This series of noticing is based on colours, it’s about when two different objects incidentally came together and noticing the colours on these two objects were overlapping or matching one another. The collection of noticing will be in a photographic form as the moment is more visible in a photograph instead of a continuing moment. In the class time when everyone was choosing a concept for their collection of noticing, I noticed my sleeve matches with the table and my new nails colour are very similar to my laptop stickers, so I captured this down and decided to focus on this direction.
- Are there any similarities or patterns between your pieces of media?
When photographs were collected or captured seperately, I believe that most of us won’t notice there is any link in between or we might never even thought about it. After the exhibition, I was very inspired and also linking back to task one, I think what Patrick Pound wanted to deliver through out these collections was that when photographs (crafts) were brought together, the alignment will sort of push the viewer to start to find if there is a common point of every photograph. After I have listed my collections together, I noticed there were similarities, repetition between them other than colours.
First, is the surface of every subject I captured in my photographs were kept changing, they were never repeated. Secondly, shapes – is something that kept repeating through out each of my photographs but I have never noticed. I discovered this repetition when we were sharing our collection in a group, one of my group members has written down the first thing she noticed in my photographs was shapes.

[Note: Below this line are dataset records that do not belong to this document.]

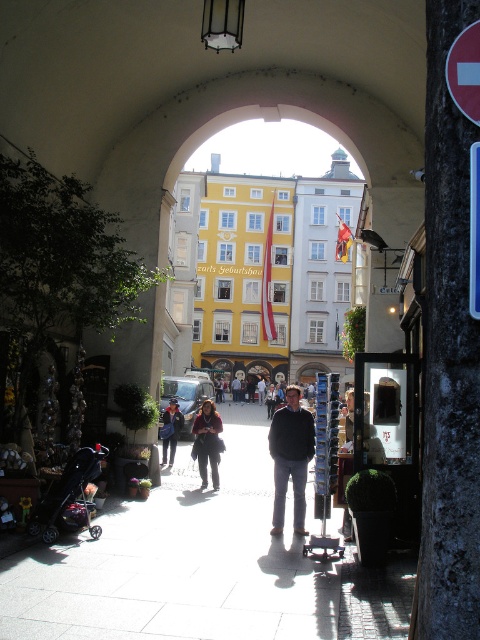
Can you confirm if dark gray sweater at center is positioned to the left of dark brown leather jacket at center?

In fact, dark gray sweater at center is to the right of dark brown leather jacket at center.

Does dark gray sweater at center have a greater width compared to dark brown leather jacket at center?

Yes.

Who is more forward, (x=277, y=416) or (x=196, y=432)?

Point (x=277, y=416) is more forward.

The width and height of the screenshot is (480, 640). Identify the location of dark gray sweater at center. (290, 458).

Is dark gray sweater at center shorter than denim jacket at center?

Incorrect, dark gray sweater at center's height does not fall short of denim jacket at center's.

What do you see at coordinates (290, 458) in the screenshot?
I see `dark gray sweater at center` at bounding box center [290, 458].

Image resolution: width=480 pixels, height=640 pixels. What are the coordinates of `dark gray sweater at center` in the screenshot? It's located at (290, 458).

Measure the distance between dark brown leather jacket at center and denim jacket at center.

7.30 meters

Is dark brown leather jacket at center behind denim jacket at center?

No, it is in front of denim jacket at center.

Is point (216, 481) less distant than point (168, 442)?

Yes, point (216, 481) is closer to viewer.

The width and height of the screenshot is (480, 640). What are the coordinates of `dark brown leather jacket at center` in the screenshot? It's located at (207, 442).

- List what you notice when looking/listening back to your media.
There was only one thing that I noticed when I went back to look at my collections, the first four photographs were taken with big colour patterns, the colours were very obvious and vivid, they were even based upon a colourful background. Although when the time came closer to the due date, the colour patterns in the last two photographs were very small that viewer might not noticed just by looking for the first time.